The input section start

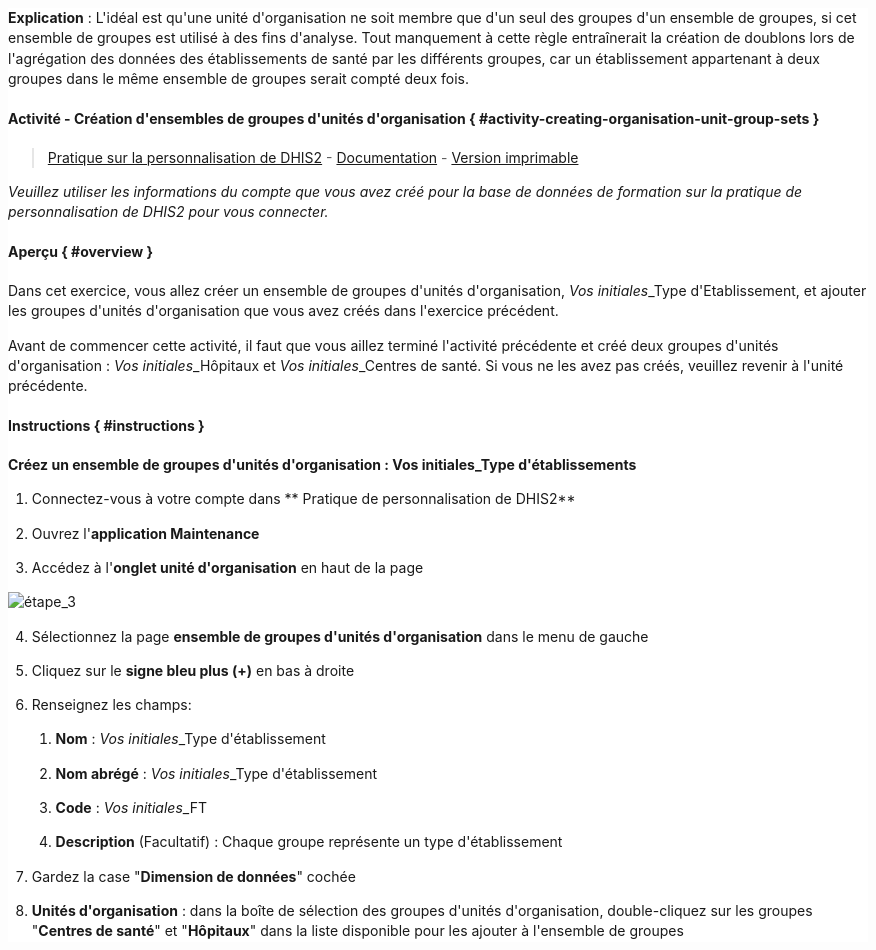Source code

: **Explication** : L'idéal est qu'une unité d'organisation ne soit membre que d'un seul des groupes d'un ensemble de groupes, si cet ensemble de groupes est utilisé à des fins d'analyse. Tout manquement à cette règle entraînerait la création de doublons lors de l'agrégation des données des établissements de santé par les différents groupes, car un établissement appartenant à deux groupes dans le même ensemble de groupes serait compté deux fois.

#### Activité - Création d'ensembles de groupes d'unités d'organisation { #activity-creating-organisation-unit-group-sets }

> [Pratique sur la personnalisation de DHIS2](https://academy.aggregate.dhis2.org/dsc_rmncah/dhis-web-commons/security/login.action) - [Documentation](https://docs.dhis2.org/en/use/user-guides/dhis-core-version-master/configuring-the-system/metadata.html#create_organisation_unit_group_set) - [Version imprimable](https://academy.dhis2.org/assets/courseware/v1/87577bf21f7bcbd8a41f4fa834b48e6a/asset-v1:hisp+GEN-D004-en+2022_Q2+type@asset+block/CreatingOrganisationUnitGroupSets.pdf)

*Veuillez utiliser les informations du compte que vous avez créé pour la base de données de formation sur la pratique de personnalisation de DHIS2 pour vous connecter.*

#### Aperçu { #overview } 

Dans cet exercice, vous allez créer un ensemble de groupes d'unités d'organisation, *Vos initiales*_Type d'Etablissement, et ajouter les groupes d'unités d'organisation que vous avez créés dans l'exercice précédent.

Avant de commencer cette activité, il faut que vous aillez terminé l'activité précédente et créé deux groupes d'unités d'organisation : *Vos initiales*_Hôpitaux et *Vos initiales*_Centres de santé. Si vous ne les avez pas créés, veuillez revenir à l'unité précédente.

#### Instructions { #instructions }

**Créez un ensemble de groupes d'unités d'organisation : Vos initiales_Type d'établissements**

1. Connectez-vous à votre compte dans ** Pratique de personnalisation de DHIS2**

2. Ouvrez l'**application Maintenance**

3. Accédez à l'**onglet unité d'organisation** en haut de la page

![étape_3](media/image41.png)

4. Sélectionnez la page **ensemble de groupes d'unités d'organisation** dans le menu de gauche

5. Cliquez sur le **signe bleu plus (+)** en bas à droite

6. Renseignez les champs:

    1. **Nom** : *Vos initiales*_Type d'établissement

    2. **Nom abrégé** : *Vos initiales*_Type d'établissement

    3. **Code** : *Vos initiales*_FT

    4. **Description** (Facultatif) : Chaque groupe représente un type d'établissement

7. Gardez la case "**Dimension de données**" cochée

8. **Unités d'organisation** : dans la boîte de sélection des groupes d'unités d'organisation, double-cliquez sur les groupes "**Centres de santé**" et "**Hôpitaux**" dans la liste disponible pour les ajouter à l'ensemble de groupes
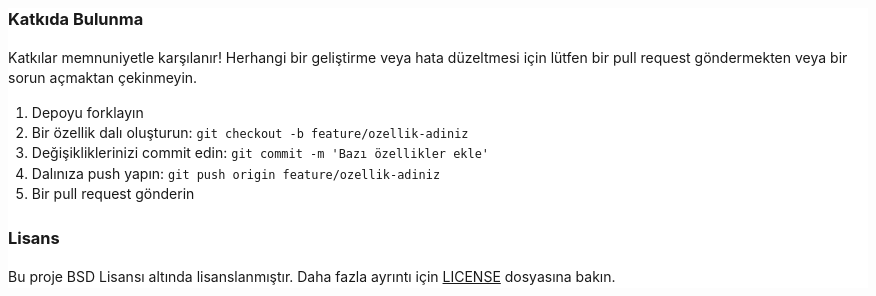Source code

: ### Katkıda Bulunma

Katkılar memnuniyetle karşılanır! Herhangi bir geliştirme veya hata düzeltmesi için lütfen bir pull request göndermekten veya bir sorun açmaktan çekinmeyin.

1. Depoyu forklayın
2. Bir özellik dalı oluşturun: `git checkout -b feature/ozellik-adiniz`
3. Değişikliklerinizi commit edin: `git commit -m 'Bazı özellikler ekle'`
4. Dalınıza push yapın: `git push origin feature/ozellik-adiniz`
5. Bir pull request gönderin

### Lisans

Bu proje BSD Lisansı altında lisanslanmıştır. Daha fazla ayrıntı için [LICENSE](LICENSE) dosyasına bakın.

The input section end

| Work instructions |
Gather every line in the rows above that contains the string "compte".

| Solution for this problem |
*Veuillez utiliser les informations du compte que vous avez créé pour la base de données de formation sur la pratique de personnalisation de DHIS2 pour vous connecter.*
1. Connectez-vous à votre compte dans ** Pratique de personnalisation de DHIS2**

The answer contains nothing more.